Be grateful for every gift you (and your children) receive.

If you can't approach this without an attitude of appreciation, then to be honest, wait until you can. Otherwise you'll just come across as selfish, ungrateful and rude. Just saying it upfront.

With that said. Here are a few tips:

1. Accept all gifts and simply don't buy anything yourself. This approach works for me! When I realised that my kid loved the presents family were giving her, even when they were weird gifts I would never choose, I realised I actually didn't know what the best gifts to buy her would be. So instead of asking others to stop buying her gifts, I started limiting the amount of things I bought her. Same result, just less control over the types of things in the house.

2. Tell gift givers you'd prefer quality over quantity. Ask those who you know will buy gifts to only buy one thing special. This way, you get less gifts and they will last longer. 

3. Tell gift givers you want to teach your kid to appreciate gifts instead of take them for granted. This is another approach to ask for one gift per gift giver. This works well for older generations who like to spoil grandkids but also have a 'kids these days are spoilt' attitude.

4. Create a list of things you would like, so if people ask you can tell them your ideas. If appropriate, let people know you've got a list if they need help with ideas. You could even suggest buying special gifts which will be used instead of played with (e.g. bed sheets, library bag, special shoes, drink bottles). These gifts allow people to express creativity and find unique items without taking up extra toy space in your house - after all, you need those things anyway. 

5. Explain why you are cutting back on gifts or why you have changed your approach to gift giving. Sometimes people just need to understand why it matters to you. Try asking what they want to get out of giving gifts, as this is a really helpful conversation to have, too. They might want to make special memories with your kids, or be the one to give the favourite toy - whatever their motivations, you'll be able to work out some ideas or approaches that suit both of you.

6. Ask them to keep some gifts at their house so your kid has things to play with when you visit. This is a great approach if they give you gifts that are difficult to store at your place too.

7. Ask for experiences instead of things. This could be vouchers to somewhere, or even a 'voucher' to a special date with the gift giver (e.g. morning tea).  

When people really don't want to give up buying gifts, or buy ridiculous things:

8. Do a declutter while they are visiting . Let them see how ruthless you are and how much isn't kept in your house. They won't want to buy things if they know the gifts will just be taken to the op shop. They'll also see what sorts of things you don't keep.

9. Instead of cleaning when they visit, literally make the biggest mess you can with all the toys the kids have. Have toys everywhere. Most people will be shocked into thinking 'they already have everything, I better just buy things they need' or 'these kids have too much stuff, I better just buy experiences'. (This approach may not work if you're already a minimalist.)

And when you get things you just really don't want:

10. Re-gift it to someone else or donate it. Pretty simple for babies or toddlers who will forget about things once they're out of sight. A bit harder to manage with older kids.

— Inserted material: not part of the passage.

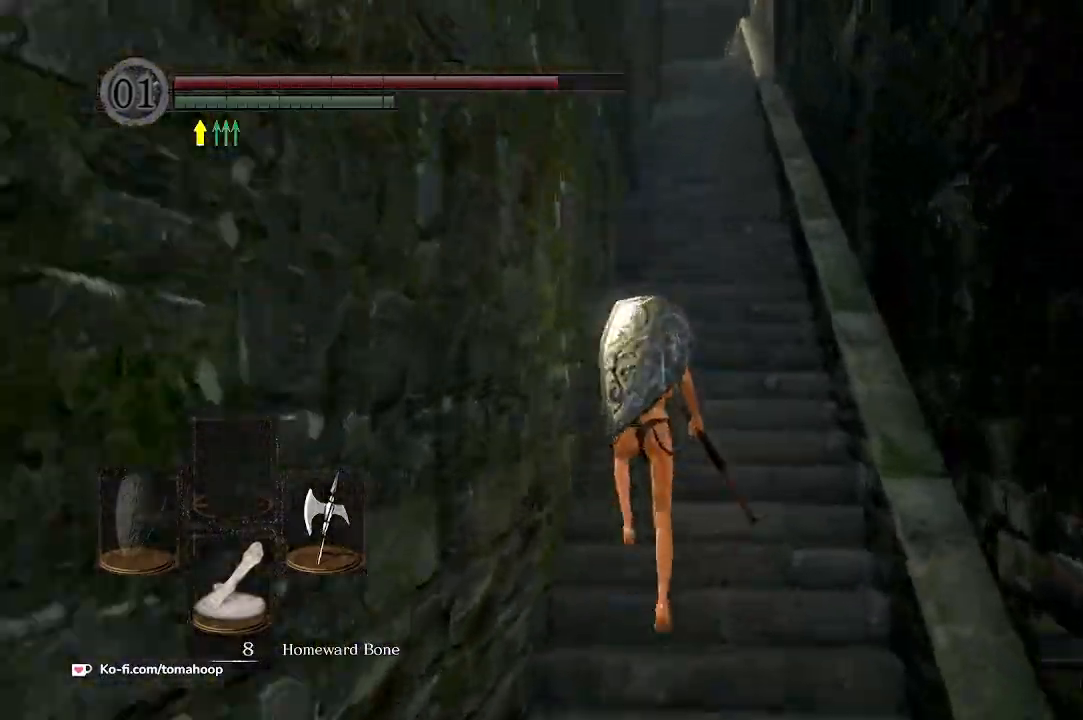
{"buttons": ["B"], "left_stick": "up", "right_stick": "down", "events": []}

Whatever you do, just make sure you still appreciate the thought and intentions behind the gift. 

Or learn to appreciate gifts you didn't want.

11. Find a way to use it and appreciate it. Seriously, try relaxing a little bit. Let the kids enjoy the gift until they don't anymore, and then make the move to pass it onto some other family who will enjoy it again. And sometimes things can have a different use than perhaps intended. For example, random objects can make great flower pots, and hand me down clothes can become teddy bear clothes.

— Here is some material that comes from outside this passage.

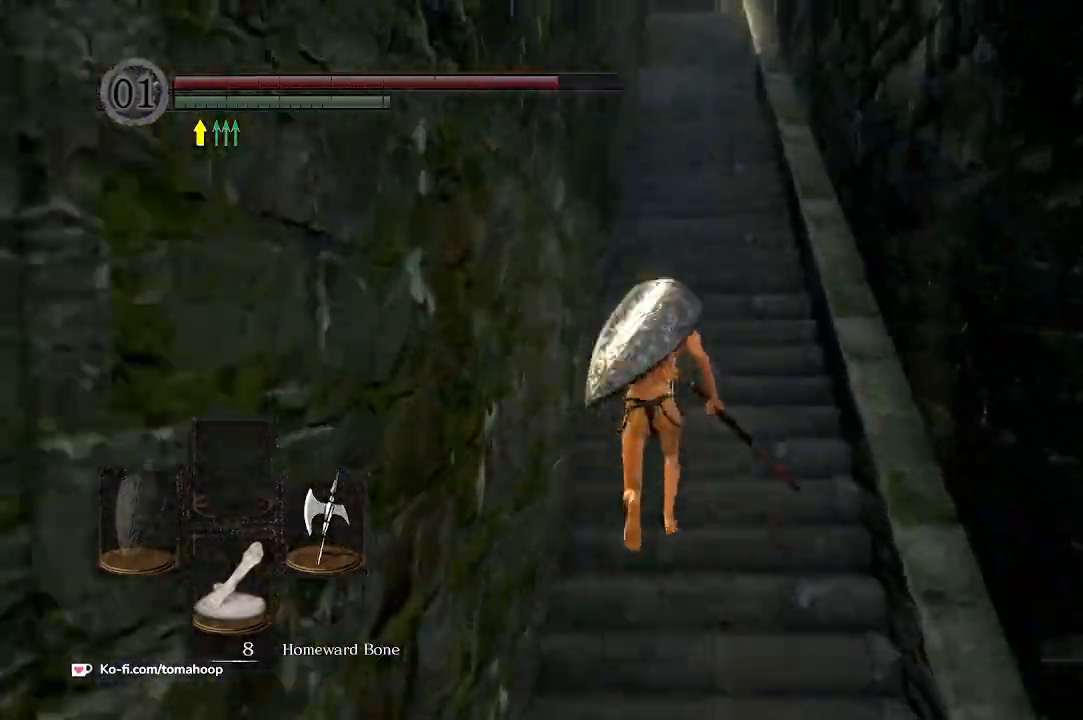
{"buttons": ["B"], "left_stick": "up", "right_stick": "center", "events": [[33, "right_stick", "center"]]}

I realised early on that while this is my home and I get to choose what stays and what doesn't, I also don't get to control every aspect of my kid's childhood. So what if they like some big clunky toy that I would never have chosen? So what if they'd prefer to have an ugly toy instead of a cute, classic one?

It helps to remember nobody gives your family gifts because they want to annoy you. Most people buy things they genuinely think your family will love - because they love you. So, however hard it is, maybe it's ok to actually just accept gifts and enjoy them for a little while. Even if those gifts aren't things you'd choose for yourself or your kids. Maybe that's not the most minimalist approach, but it's certainly a more mindful one, because it's important to be mindful of everyone - the gift giver and the kids included.